Altre 36 persone erano state nel frattempo arrestate al quartier generale del partito d’opposizione Musavat (Uguaglianza). Gli agenti di polizia hanno circondato l’edificio facendo poi irruzione, individuando e arrestando coloro che pensavano fossero gli organizzatori della dimostrazione, in modo da impedirgli di partecipare.
Secondo i reporter del quotidiano “Azadliq”, che si trovavano in piazza della Fontana, la polizia ha preso di mira i giornalisti impedendo loro di girare filmati. Islam Shixaliyev di “Azadliq” ed Elchin Aliyev di “Baku News”, sono rimasti in prigione per l’intera durata della protesta.
Tra gli arrestati figurano gli ex prigionieri di coscienza, Tural Abbasli, Rufat Hajibaili e Ahad Mammadli, precedentemente condannati a periodi di detenzione tra un anno e mezzo e a due anni e mezzo per aver preso parte alle proteste del 2 aprile 2011, poi rilasciati per grazia presidenziale il 22 giugno 2012 e in seguito alle pressioni internazionali esercitate durante il concorso musicale Eurovision.
Amnesty International ritiene che il diniego ingiustificato del permesso di radunarsi in qualsiasi luogo del centro di Baku violi il diritto dei manifestanti alla libertà di assemblea pacifica. Tale divieto generalizzato impedisce ai dimostranti di esprimere le loro opinioni in un luogo visibile e pubblico, penalizzando efficacemente una riunione pacifica. Questo, insieme al pestaggio dei manifestanti, viola in modo evidente gli obblighi internazionali dell’Azerbaigian sui diritti umani.
Amnesty International chiede alle autorità dell’Azerbaigian di rilasciare immediatamente tutti coloro che sono in carcere per aver esercitato il loro diritto di partecipare a manifestazioni pacifiche e di consentire che le manifestazioni si svolgano in luoghi pubblici e visibili all’interno del perimetro di “vista e udito” del loro pubblico di riferimento.
Ulteriori informazioni
Le autorità azere stanno criminalizzando le proteste antigovernative, vietando le dimostrazioni e imprigionando gli organizzatori e i partecipanti.
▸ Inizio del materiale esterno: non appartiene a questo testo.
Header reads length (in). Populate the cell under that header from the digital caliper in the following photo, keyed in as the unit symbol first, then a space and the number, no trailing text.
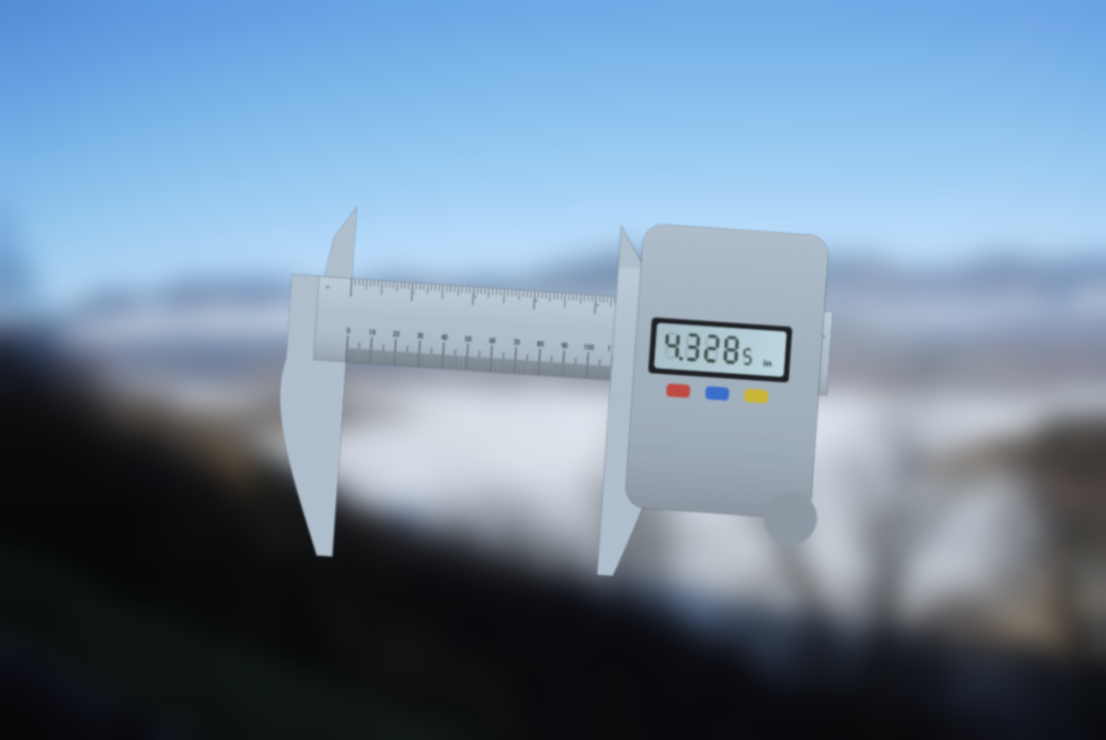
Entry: in 4.3285
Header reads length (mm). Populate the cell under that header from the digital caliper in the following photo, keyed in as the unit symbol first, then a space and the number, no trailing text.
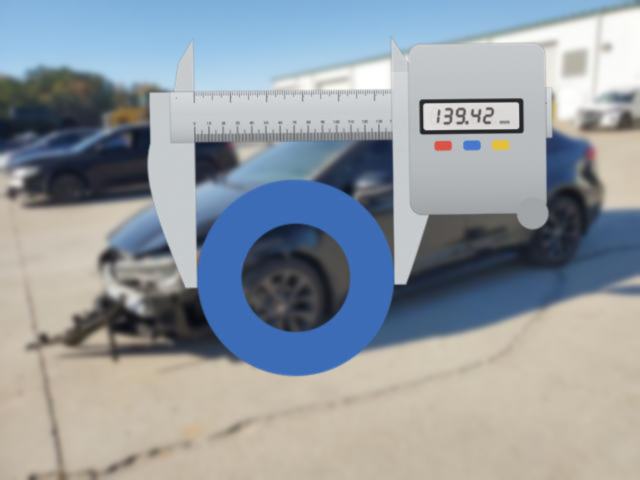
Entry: mm 139.42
La polizia ha frequentemente usato una forza eccessiva per disperdere proteste pacifiche ma non autorizzate ufficialmente. Minacce e intimidazioni contro i difensori dei diritti umani, unite a provvedimenti legislativi e amministrativi, hanno causato la chiusura o il rifiuto della registrazione a gruppi della società civile impegnati per la democrazia e i diritti umani.
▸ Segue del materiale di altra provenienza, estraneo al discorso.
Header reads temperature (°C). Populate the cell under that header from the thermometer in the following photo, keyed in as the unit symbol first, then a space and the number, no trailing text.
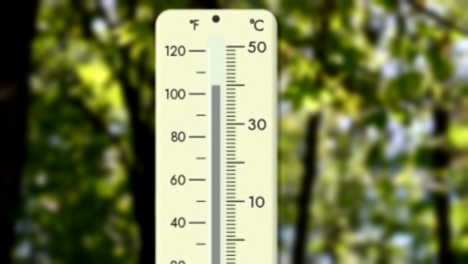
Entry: °C 40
Alcuni giornalisti sono stati picchiati, sottoposti a maltrattamenti e rapiti, mentre la diffusione dei media indipendenti è stata limitata da leggi che vietano alle emittenti straniere di trasmettere sulle frequenze nazionali.
Nuove forme di esercizio della libertà di espressione, come internet e i social media, sono sottoposte a un assedio continuo. Blogger e attivisti vengono perseguitati e imprigionati sulla base di accuse inventate. Il governo sta studiando iniziative per porre sotto controllo e monitorare la Rete.
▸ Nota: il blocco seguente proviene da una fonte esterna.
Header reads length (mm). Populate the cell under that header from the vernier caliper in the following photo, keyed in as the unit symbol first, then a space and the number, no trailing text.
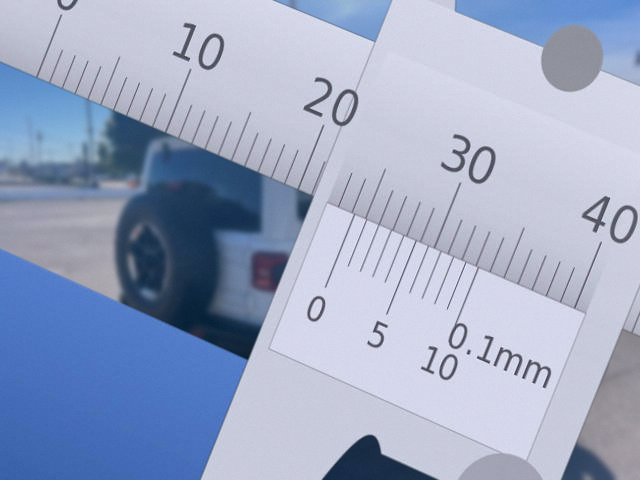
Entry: mm 24.2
La dispersione della protesta del 20 ottobre segue all’arresto, avvenuto il 29 settembre, di uno dei leader del Movimento Civico NIDA, Zaur Gurbanli, per avere preso parte alla preparazione di volantini e poster di reclutamento.
Egli è stato trattenuto 15 giorni in carcere per resistenza all’arresto, ma numerosi testimoni hanno raccontato che aveva cooperato pienamente con la polizia. È stato licenziato dall’agenzia di credito presso cui lavorava. Fare in modo che gli attivisti perdano il loro posto di lavoro è una pratica di solito usata dalle autorità per punire le voci critiche.